Dataset content
-=-=-=-=-

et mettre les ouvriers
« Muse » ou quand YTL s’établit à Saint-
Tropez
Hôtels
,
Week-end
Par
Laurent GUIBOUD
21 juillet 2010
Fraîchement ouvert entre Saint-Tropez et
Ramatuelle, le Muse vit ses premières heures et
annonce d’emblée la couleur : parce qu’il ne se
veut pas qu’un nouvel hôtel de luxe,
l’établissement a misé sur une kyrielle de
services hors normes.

-=-=-=-=-

Write out every line of the records above verbatim, keeping each line break and every character unchanged.

et mettre les ouvriers
« Muse » ou quand YTL s’établit à Saint-
Tropez
Hôtels
,
Week-end
Par
Laurent GUIBOUD
21 juillet 2010
Fraîchement ouvert entre Saint-Tropez et
Ramatuelle, le Muse vit ses premières heures et
annonce d’emblée la couleur : parce qu’il ne se
veut pas qu’un nouvel hôtel de luxe,
l’établissement a misé sur une kyrielle de
services hors normes.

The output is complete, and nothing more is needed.